Radio Free Europe fears Russia has taken its journalist ‘hostage’ for prisoner swap

By Filipp Lebedev and Andrew Osborn

(Reuters) – Radio Free Europe fears Russia has taken one of its journalists “hostage” for a potential prisoner swap with the United States and is appealing to Moscow not to treat her cruelly, the broadcaster’s acting president has said.

Alsu Kurmasheva, a Russian-American journalist for Radio Free Europe/Radio Liberty (RFE/RL), has been in custody since Oct. 18. She was earlier briefly detained in June while trying to fly out of Russia after visiting her mother.

Kurmasheva, 47, is the second U.S. journalist to be held in Russia since the start of the Ukraine war in February 2022.

A court first found her guilty of failing to declare that she had a U.S. passport, mandatory under Russian law, and fined her. She was then charged with failing to register as a “foreign agent”, an offence that carries up to five years in jail and one she has pleaded not guilty to.

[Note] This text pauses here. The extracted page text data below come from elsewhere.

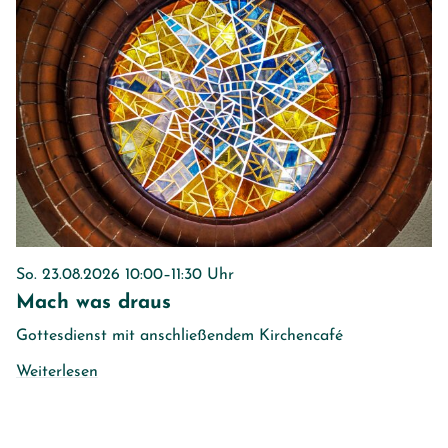
So. 23.08.2026 10:00–11:30 Uhr
Mach was draus
Gottesdienst mit anschließendem Kirchencafé
Weiterlesen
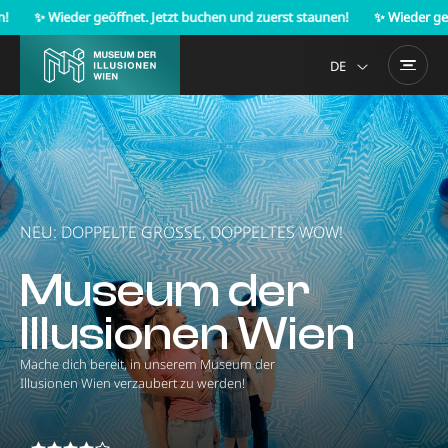
✨ Wieder geöffnet. Jetzt buchen und zuerst staunen!
✨ Wieder geöffnet.
DE
EN
NEU: DOPPELTE GRÖSSE, DOPPELTES WOW!
Museum der
Illusionen Wien
Mache dich bereit, in unserem Museum der
Illusionen Wien verzaubert zu werden!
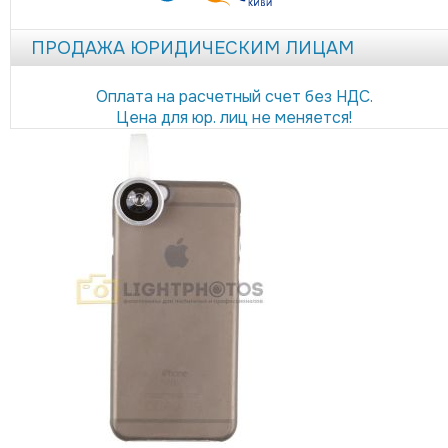
ПРОДАЖА ЮРИДИЧЕСКИМ ЛИЦАМ
Оплата на расчетный счет без НДС.
Цена для юр. лиц не меняется!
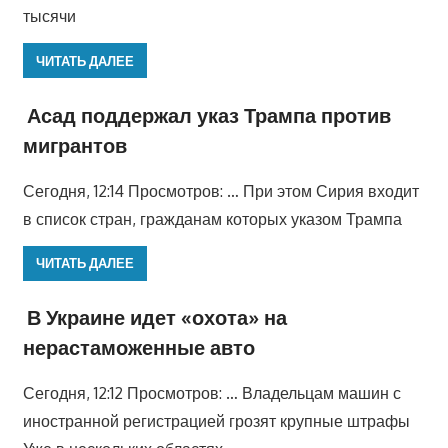
тысячи
ЧИТАТЬ ДАЛЕЕ
Асад поддержал указ Трампа против
мигрантов
Сегодня, 12:14 Просмотров: … При этом Сирия входит
в список стран, гражданам которых указом Трампа
ЧИТАТЬ ДАЛЕЕ
В Украине идет «охота» на
нерастаможенные авто
Сегодня, 12:12 Просмотров: … Владельцам машин с
иностранной регистрацией грозят крупные штрафы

“My view is when she entered the country last May they saw her as a potential hostage and they wanted to watch and wait and listen and learn,” RFE’s acting president Jeffrey Gedmin told Reuters in an interview conducted late on Friday.

“And then suddenly, they escalated, they arrested, and they published a very vivid video of her in handcuffs being carted off. They published the photo page of her passport, and they published the address of her mother. It was a quick acceleration, very brazen, very aggressive,” he said.

RFE/RL is funded by the U.S. Congress and is itself designated “a foreign agent” by Russia on the grounds it gets foreign funding for activity Moscow deems political.

PRISONER SWAPS?

Kurmasheva’s arrest followed that of Evan Gershkovich, a Wall Street Journal reporter, in March on spying charges which he denies. He remains in pre-trial custody.

The charges against Kurmasheva are less serious, but Gedmin speculated she and Gershkovich could both be part of a swap.

“It’s my belief that they saw her as a potential hostage and then, at a given moment, they said yes she’s useful to us, she’s an asset, she has some value and now we’re going to pursue this path in setting up a situation where – under different circumstances – she and Evan, separately or together, could be part of a trade.”

The Kremlin has denied a U.S. allegation that her case is another example of Russia harassing U.S. citizens.

“In Russia there is absolutely no campaign to persecute U.S. citizens,” Kremlin spokesman Dmitry Peskov said, when asked about Kurmasheva’s case.

“There are U.S. citizens who break the law and legal action is taken against them. There is no other campaign and we consider it inappropriate to speak of one.”

Ilya Yashin, an opposition politician who has also been designated a foreign agent and jailed for spreading “false information” about the Russian army, said Kurmasheva’s case was unusual in its harshness.

“Just think about it,” he wrote on X, formerly known as Twitter. “A person was imprisoned literally for refusing to denounce themselves. (George) Orwell is turning in his grave.”

Gedmin said RFE was pursuing every avenue to try to secure Kurmasheva’s release but feared it was unlikely, though not impossible, that a court would acquit her.

The Tatar-Inform news agency has quoted investigators as saying Kurmasheva had been gathering information on military activity, including about university teachers who had been called up to the army.

Gedmin said Kurmasheva had made a purely private trip and had not worked.

“They need not be cruel to a woman and a mum with kids who does mostly cultural reporting who wanted to visit her ageing mother for one last time,” said Gedmin.